TRAVAIL DEMANDÉ: Rédigez la suite du texte ci-dessous consacré à Obama, en commençant juste après sa dernière phrase.

Manuel de Dieguez, un intellectuel hypercritique, et un
pessimiste lucide, voit le destin d'Obama comme celui d'un
nouvel Hamlet,
<http://plumenclume.net/textes/2009/USA/obama-dieguez-010609.htm>
, qui ne peut finir que tragiquement, parce qu'il n'a pas la
force de calmer à la fois sa mère folle de pouvoir (l'empire) et
le fantôme de son père (l'exigence d'éthique en politique).
Personnellement, je refuse de jouer le rôle classique, celui de
la "trahison des clercs", dont l'esprit critique est capable de
tuer, par le dénigrement, les efforts héroïques de ceux qui
déjouent leurs schémas. Nous savons tous, comme Manuel de
Diéguez, que Obama sera assassiné, est assassiné en ce moment
même, a déjà été condamné à mort par les néocons qu'il a
chassés, et les néo-moins cons qui l'entourent aussi. Notre
devoir est de démasquer les coups qui lui sont portés, non pas
de rajouter nos banderilles pour la mise à mort.
Il faut maintenant mettre en lumière les
efforts d'Obama pour instaurer la loyauté dans ses rapports avec
l'Amérique Latine, comme il a essayé de le faire au Moyen Orient
en refusant les minauderies de Netanyahu et Sarkozy. Il faut
aller dans le détail, et il est probable qu'Obama n'a pas encore
beaucoup potassé le dossier; mais déjà, la tronche que faisait
Uribe, le président colombien, à côté de lui, ces jours-ci, est
un bon indice. Obama lui a dit qu'il était
hors de question de briguer un troisième mandat! La claque,
pour le président le plus vendu aux neocons!!!!!

EXTRAIT DE DONNÉES:
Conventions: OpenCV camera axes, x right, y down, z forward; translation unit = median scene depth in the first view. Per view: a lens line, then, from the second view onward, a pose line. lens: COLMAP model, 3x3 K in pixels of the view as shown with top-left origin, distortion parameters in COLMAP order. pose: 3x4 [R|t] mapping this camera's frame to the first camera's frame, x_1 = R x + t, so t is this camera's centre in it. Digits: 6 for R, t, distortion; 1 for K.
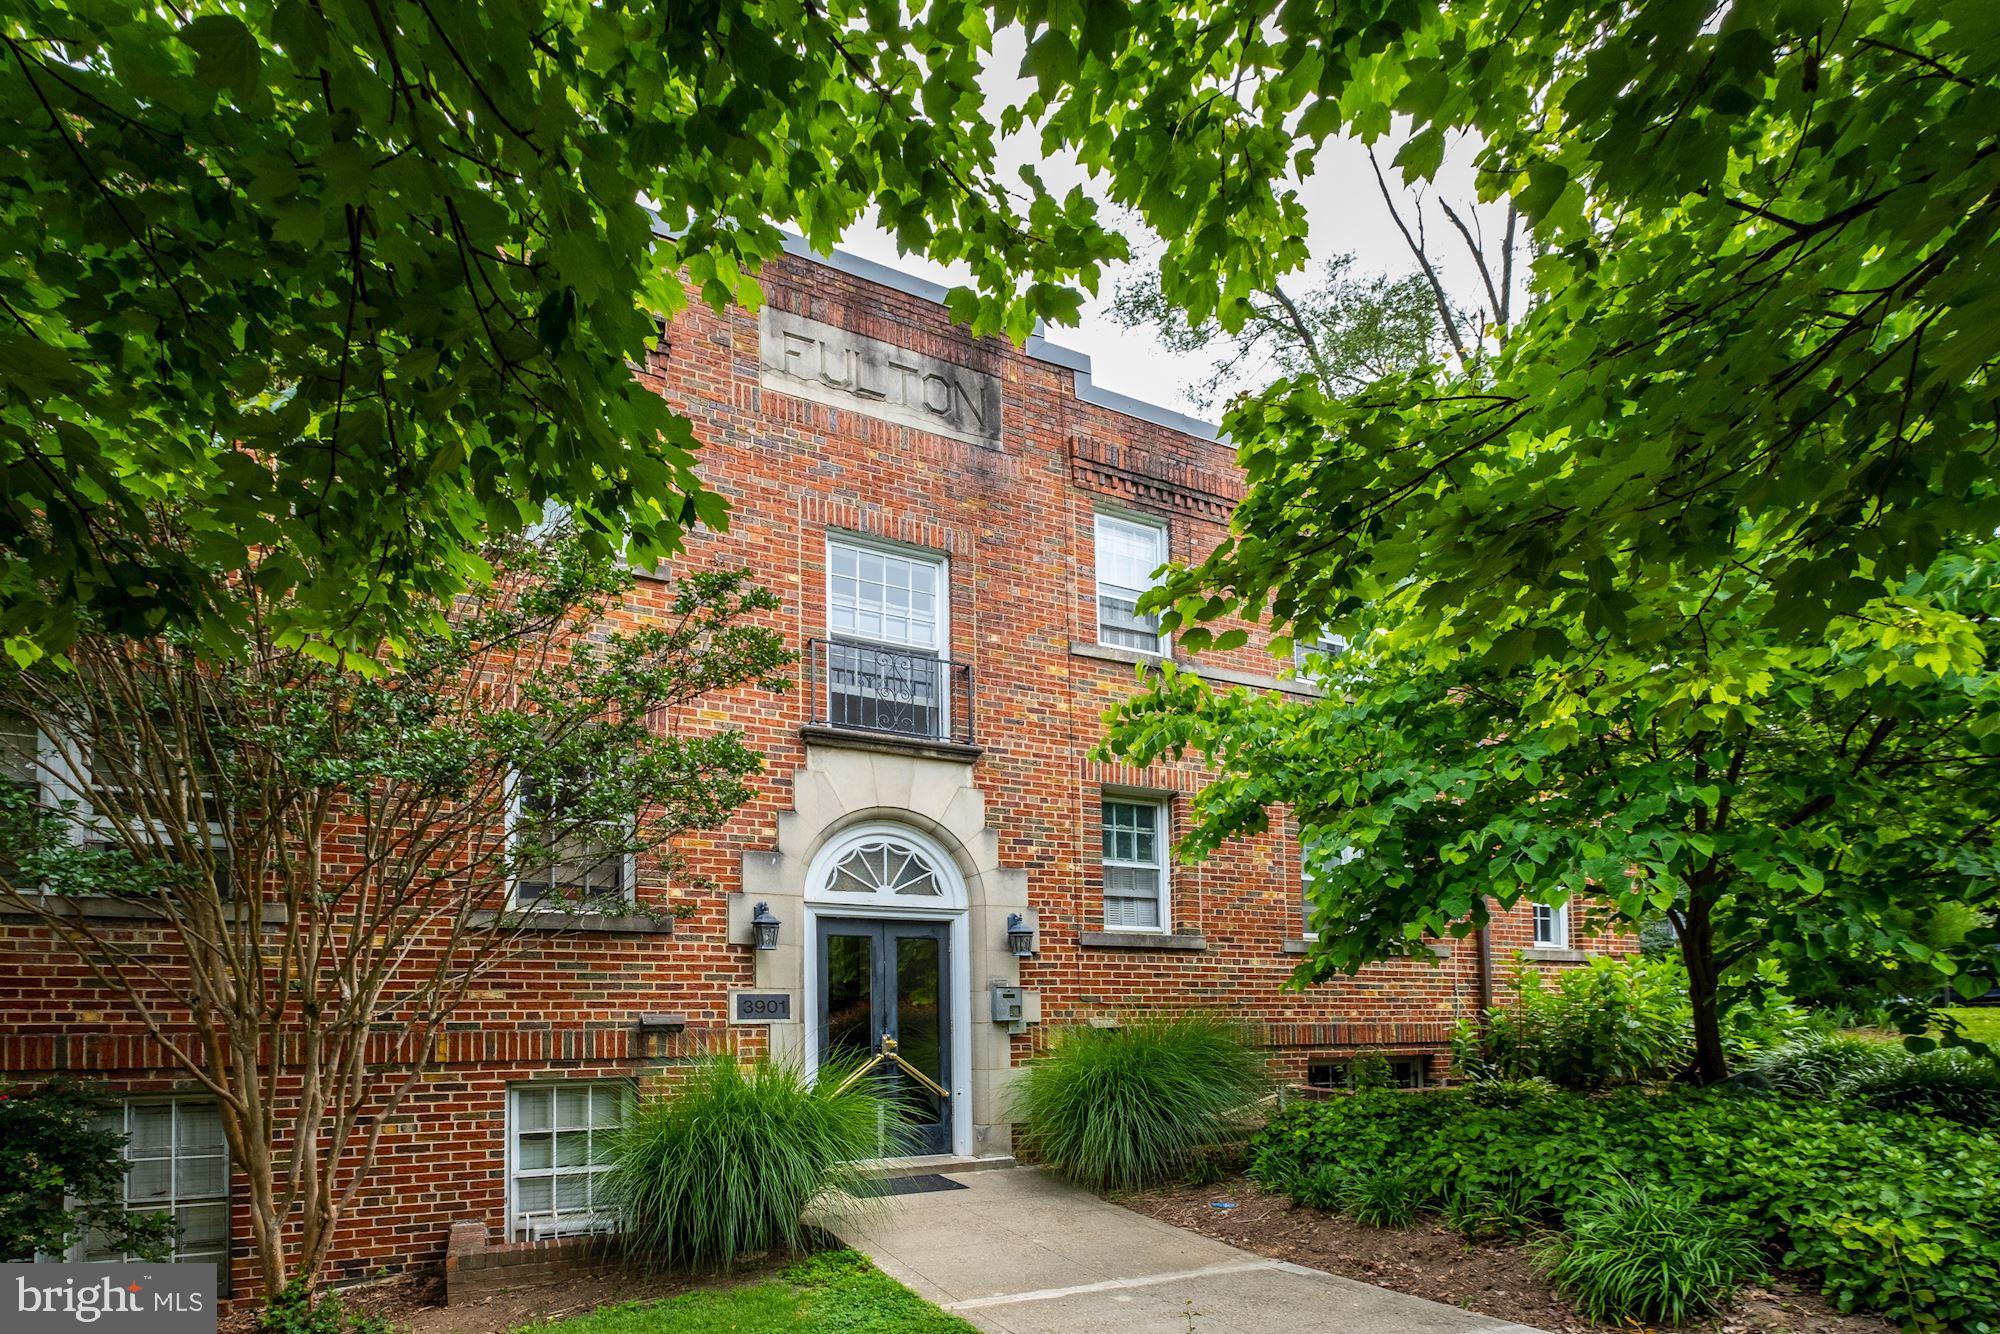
lens RADIAL K [[1220.8, 0, 1000.0], [0, 1220.8, 667.0], [0, 0, 1]] dist [0.009318, -0.019911]
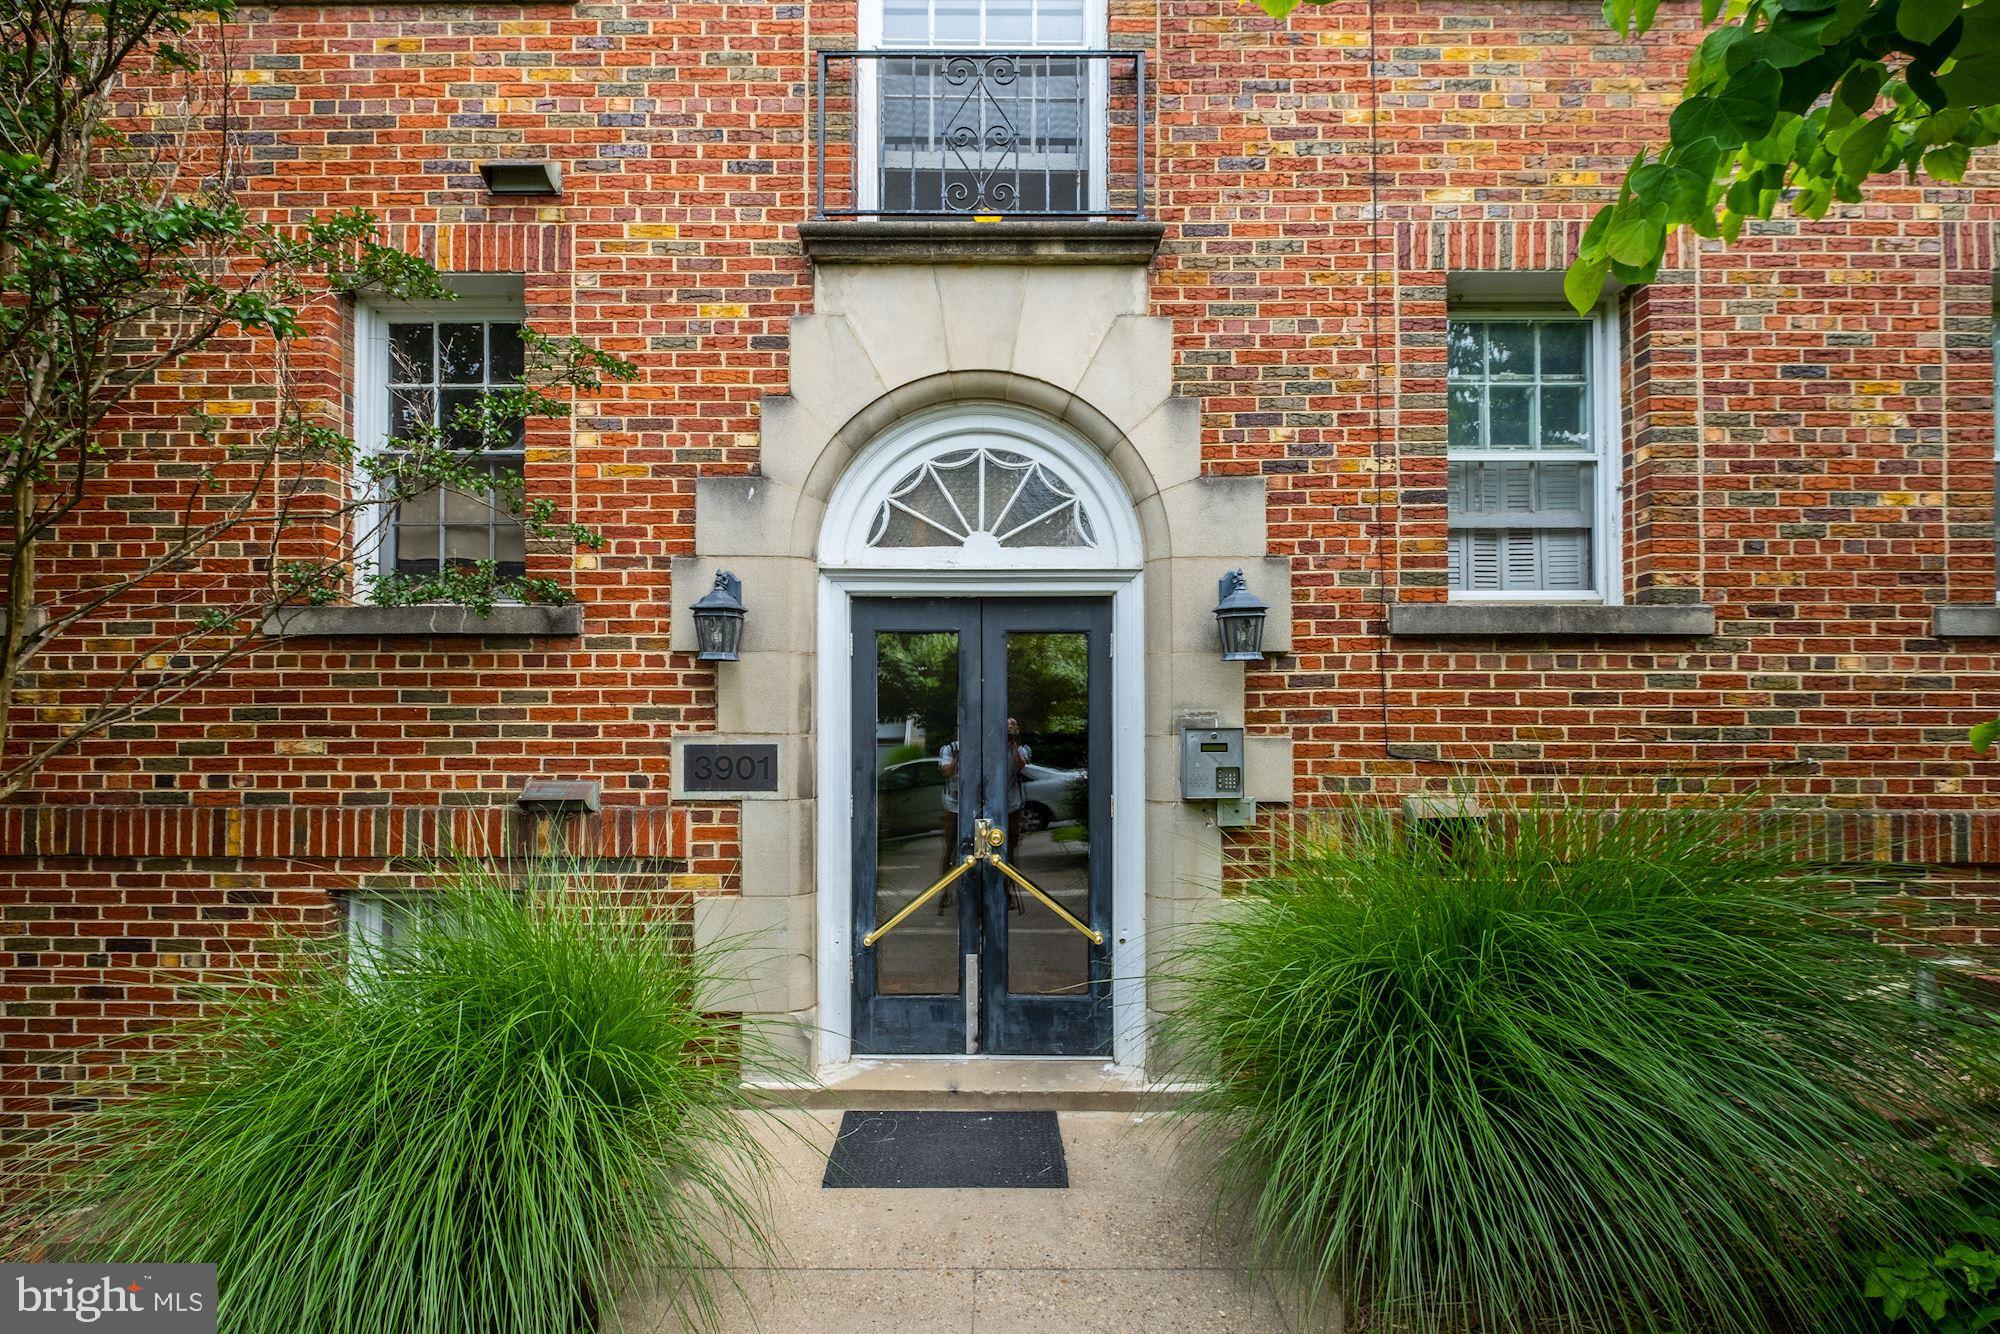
lens RADIAL K [[1220.8, 0, 1000.0], [0, 1220.8, 667.0], [0, 0, 1]] dist [0.009318, -0.019911]
pose [[0.926825, -0.022532, -0.374816, 0.101182], [0.105371, 0.973696, 0.202023, 0.134697], [0.360405, -0.226735, 0.904820, 0.545455]]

RÉPONSE À L'EXERCICE:
Un roi peut être un bon roi si le peuple le
soutient et le pousse dans la bonne direction. Il ne peut rien
faire si les intellos dressent le peuple contre lui:
l'opposition à Zelaya essayait de faire monter cette
mayonnaise-là. C'est un remake: ils ont failli réussir l'année
dernière au Nicaragua voisin, où des conspirateurs
professionnels ont voulu
dresser les intellos de gauche autour du poète et religieux
Ernesto Cardenal contre le président Daniel Ortega, également de
gauche). Si les intellectuels de gauche enfoncent un
président qui noue des liens avec Chavez et avec l'Alba, les
neocons ont gagné, sans se montrer!!!!! (c'est la tentative
contre Ortega, dans laquellel'écrivain portugais José Saramago,
celui qui fonce dans tous les panneaux, a été le premier à
marcher).
Zelaya nouait des liens avec Chavez et avec l'Alba: nous
applaudissons, bien sûr,et il a été impossible de le faire
dézinguer par les intellos, malgré le fait qu'il essayait de
modifier la constitution pour avoir droit à un second mandat, et
que le Congrès local a, apparemment, soutenu les putschistes, le
comble du ridicule pour des parlementaires.
Option de rechange: dresser toute l'Amérique
latine contre Obama. Et Eva Gollinger serait là pour accuser
Obama d'être le putschiste en chef? Shame on her! Son rôle
serait donc de pousser les intellos de gauche à casser toute
bonne volonté d'Obama envers l'Amérique latine de gauche?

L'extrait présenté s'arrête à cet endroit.